Segundos depois o menino estava caminhando. Os gritos de alegria de sua família
chamaram a atenção de todos, inclusive de Sassuma, que vieram ver o que estava
acontecendo. Sundiata foi até o Baobá próximo à sua casa, onde as crianças colhiam
folhas para servir de tempero nas cozinhas de suas mães, e o arrancou do chão com
muita facilidade. Caminhou até a porta de sua casa e ofereceu a árvore à sua mãe.
Assim, o menino-leão andou e limpou a honra de sua família.
Sundiata ganhou popularidade instantaneamente. Os outros o seguiam, pois a cada dia
ele se tornava mais forte e mais inteligente. Passava as tardes caçando com seu arco e as
noites escutando as lições sobre a natureza, o passado e as guerras, contadas por Balla e
Sogolon. Todos o adoravam, o que despertou o ciúme de Sassuma. A mulher temia que
o povo escolhesse Sundiata como seu verdadeiro rei, destronando, seu filho
primogênito.

★ ★ ★ ★ ★ ★ ★

A TAREFA:
Transcreva do texto sobre Sundiata o trecho entre "Assim, o menino-leão" e "primogênito.", inclusive.

★ ★ ★ ★ ★ ★ ★

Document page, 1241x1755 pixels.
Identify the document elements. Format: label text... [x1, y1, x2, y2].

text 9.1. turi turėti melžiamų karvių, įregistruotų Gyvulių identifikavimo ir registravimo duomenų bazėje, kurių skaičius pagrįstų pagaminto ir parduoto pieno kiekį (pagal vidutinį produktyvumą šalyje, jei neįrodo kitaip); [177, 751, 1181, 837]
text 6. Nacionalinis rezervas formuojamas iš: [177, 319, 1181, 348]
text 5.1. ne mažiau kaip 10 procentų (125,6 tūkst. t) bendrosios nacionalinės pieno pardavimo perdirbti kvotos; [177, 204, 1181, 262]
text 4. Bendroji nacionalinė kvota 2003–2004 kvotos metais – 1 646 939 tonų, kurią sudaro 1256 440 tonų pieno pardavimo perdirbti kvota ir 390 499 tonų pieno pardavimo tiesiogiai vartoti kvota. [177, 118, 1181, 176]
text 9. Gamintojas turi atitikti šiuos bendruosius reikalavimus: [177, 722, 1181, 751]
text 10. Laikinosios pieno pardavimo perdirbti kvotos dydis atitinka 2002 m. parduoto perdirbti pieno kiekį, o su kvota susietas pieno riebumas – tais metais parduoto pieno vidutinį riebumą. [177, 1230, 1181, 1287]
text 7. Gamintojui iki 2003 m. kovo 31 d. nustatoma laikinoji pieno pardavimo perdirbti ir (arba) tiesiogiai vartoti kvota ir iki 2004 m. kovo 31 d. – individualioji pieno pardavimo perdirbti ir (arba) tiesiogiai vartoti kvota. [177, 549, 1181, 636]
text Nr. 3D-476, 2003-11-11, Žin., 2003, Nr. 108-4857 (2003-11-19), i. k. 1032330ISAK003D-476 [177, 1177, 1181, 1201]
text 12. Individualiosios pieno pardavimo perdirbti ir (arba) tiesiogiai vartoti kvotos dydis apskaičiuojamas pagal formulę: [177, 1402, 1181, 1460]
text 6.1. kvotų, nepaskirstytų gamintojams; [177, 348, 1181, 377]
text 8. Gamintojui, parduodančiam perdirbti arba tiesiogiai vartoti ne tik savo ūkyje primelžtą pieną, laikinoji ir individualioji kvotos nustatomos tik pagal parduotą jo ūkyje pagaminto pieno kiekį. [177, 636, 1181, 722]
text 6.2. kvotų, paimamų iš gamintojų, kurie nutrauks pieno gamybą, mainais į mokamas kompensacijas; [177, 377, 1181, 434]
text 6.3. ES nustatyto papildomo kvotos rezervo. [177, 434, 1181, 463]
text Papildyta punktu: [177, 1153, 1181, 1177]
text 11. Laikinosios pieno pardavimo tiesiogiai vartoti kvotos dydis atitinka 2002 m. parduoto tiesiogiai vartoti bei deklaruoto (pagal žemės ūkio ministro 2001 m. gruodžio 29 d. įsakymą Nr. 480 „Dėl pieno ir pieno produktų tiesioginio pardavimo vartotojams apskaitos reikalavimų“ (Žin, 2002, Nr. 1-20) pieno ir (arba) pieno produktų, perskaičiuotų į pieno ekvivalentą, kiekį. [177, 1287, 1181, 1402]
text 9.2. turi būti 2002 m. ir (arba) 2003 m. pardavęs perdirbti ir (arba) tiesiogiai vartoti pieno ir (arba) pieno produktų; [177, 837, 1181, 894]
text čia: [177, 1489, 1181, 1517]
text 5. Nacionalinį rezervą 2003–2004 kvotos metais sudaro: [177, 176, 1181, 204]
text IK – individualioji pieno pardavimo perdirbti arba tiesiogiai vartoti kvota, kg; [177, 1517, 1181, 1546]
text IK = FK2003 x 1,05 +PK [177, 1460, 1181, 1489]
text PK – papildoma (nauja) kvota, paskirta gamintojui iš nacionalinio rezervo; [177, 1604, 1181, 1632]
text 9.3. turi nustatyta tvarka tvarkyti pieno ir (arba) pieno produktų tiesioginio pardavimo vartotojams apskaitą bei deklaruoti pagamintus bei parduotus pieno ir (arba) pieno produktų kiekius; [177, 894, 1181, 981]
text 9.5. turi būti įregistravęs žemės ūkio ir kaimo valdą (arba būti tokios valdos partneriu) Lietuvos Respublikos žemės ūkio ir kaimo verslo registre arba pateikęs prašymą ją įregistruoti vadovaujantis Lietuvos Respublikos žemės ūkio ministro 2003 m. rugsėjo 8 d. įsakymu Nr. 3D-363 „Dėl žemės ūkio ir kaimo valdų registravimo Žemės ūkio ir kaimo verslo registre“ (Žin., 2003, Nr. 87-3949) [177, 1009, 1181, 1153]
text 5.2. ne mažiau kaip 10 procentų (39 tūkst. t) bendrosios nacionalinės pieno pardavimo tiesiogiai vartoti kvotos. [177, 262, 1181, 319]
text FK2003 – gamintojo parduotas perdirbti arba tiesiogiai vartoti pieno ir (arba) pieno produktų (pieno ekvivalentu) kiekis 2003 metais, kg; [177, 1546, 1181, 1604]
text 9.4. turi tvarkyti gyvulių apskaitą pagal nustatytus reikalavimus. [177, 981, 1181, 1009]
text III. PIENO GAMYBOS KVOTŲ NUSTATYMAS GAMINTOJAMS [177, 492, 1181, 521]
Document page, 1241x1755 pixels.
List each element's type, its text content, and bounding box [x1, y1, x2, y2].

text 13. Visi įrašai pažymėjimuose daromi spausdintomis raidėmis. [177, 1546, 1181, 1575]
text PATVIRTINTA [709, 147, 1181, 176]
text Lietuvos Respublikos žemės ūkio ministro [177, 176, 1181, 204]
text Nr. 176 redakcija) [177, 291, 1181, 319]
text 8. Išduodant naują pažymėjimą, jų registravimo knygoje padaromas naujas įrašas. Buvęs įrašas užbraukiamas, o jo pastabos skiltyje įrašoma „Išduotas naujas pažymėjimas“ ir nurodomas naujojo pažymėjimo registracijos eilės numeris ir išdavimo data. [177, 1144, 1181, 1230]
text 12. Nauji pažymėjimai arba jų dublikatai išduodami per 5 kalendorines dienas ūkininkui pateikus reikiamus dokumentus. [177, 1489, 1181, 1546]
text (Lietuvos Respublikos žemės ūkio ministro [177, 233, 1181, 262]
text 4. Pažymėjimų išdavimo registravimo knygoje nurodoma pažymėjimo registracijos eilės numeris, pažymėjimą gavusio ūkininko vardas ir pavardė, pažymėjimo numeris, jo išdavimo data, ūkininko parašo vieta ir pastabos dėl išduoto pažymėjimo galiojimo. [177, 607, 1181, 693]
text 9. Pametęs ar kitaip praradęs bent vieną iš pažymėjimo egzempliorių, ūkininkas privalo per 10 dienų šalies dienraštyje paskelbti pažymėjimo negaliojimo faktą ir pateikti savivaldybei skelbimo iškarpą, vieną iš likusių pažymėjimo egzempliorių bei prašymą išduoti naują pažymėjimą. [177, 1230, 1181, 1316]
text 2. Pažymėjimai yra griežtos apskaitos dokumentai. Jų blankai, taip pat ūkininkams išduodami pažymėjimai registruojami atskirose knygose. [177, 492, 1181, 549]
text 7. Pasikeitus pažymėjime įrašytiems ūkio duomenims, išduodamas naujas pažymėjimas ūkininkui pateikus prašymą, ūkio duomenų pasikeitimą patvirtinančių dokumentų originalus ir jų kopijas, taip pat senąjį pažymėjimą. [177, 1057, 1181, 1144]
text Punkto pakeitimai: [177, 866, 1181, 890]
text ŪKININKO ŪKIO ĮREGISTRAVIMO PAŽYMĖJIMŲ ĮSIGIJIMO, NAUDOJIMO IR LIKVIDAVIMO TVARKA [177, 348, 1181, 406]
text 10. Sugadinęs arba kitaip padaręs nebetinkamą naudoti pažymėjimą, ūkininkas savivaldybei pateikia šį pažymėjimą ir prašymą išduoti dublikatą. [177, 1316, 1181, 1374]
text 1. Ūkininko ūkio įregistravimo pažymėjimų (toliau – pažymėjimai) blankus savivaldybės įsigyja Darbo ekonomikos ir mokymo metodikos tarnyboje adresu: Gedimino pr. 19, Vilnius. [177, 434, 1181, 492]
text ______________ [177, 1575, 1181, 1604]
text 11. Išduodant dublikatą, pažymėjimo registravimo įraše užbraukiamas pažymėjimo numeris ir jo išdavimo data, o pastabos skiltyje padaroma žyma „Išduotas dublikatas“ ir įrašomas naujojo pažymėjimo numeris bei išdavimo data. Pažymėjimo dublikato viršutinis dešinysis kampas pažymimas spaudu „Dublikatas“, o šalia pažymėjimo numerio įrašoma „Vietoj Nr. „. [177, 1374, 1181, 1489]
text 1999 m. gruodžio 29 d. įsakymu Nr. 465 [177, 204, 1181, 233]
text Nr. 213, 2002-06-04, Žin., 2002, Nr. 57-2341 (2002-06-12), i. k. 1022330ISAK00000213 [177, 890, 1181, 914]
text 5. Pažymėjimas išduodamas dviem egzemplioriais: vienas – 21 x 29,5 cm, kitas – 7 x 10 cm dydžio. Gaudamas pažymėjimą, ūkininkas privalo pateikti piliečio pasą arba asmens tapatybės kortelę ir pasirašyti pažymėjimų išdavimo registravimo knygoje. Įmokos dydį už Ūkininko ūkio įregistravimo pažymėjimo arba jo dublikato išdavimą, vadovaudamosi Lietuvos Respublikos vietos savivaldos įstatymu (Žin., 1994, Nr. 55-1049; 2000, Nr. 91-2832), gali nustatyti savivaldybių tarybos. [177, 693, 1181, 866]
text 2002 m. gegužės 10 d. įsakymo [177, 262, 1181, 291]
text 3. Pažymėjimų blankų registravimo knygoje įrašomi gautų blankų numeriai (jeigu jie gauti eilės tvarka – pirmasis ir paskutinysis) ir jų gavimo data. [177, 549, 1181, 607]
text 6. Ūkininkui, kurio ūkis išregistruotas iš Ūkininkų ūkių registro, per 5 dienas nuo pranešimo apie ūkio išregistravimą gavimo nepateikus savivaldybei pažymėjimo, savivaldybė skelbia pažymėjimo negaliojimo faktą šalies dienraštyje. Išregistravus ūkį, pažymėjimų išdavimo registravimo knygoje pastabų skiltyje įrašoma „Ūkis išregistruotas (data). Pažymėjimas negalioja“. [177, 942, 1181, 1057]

★ ★ ★ ★ ★ ★ ★

SOLUÇÃO DO PROBLEMA:
Assim, o menino-leão andou e limpou a honra de sua família.
Sundiata ganhou popularidade instantaneamente. Os outros o seguiam, pois a cada dia
ele se tornava mais forte e mais inteligente. Passava as tardes caçando com seu arco e as
noites escutando as lições sobre a natureza, o passado e as guerras, contadas por Balla e
Sogolon. Todos o adoravam, o que despertou o ciúme de Sassuma. A mulher temia que
o povo escolhesse Sundiata como seu verdadeiro rei, destronando, seu filho
primogênito.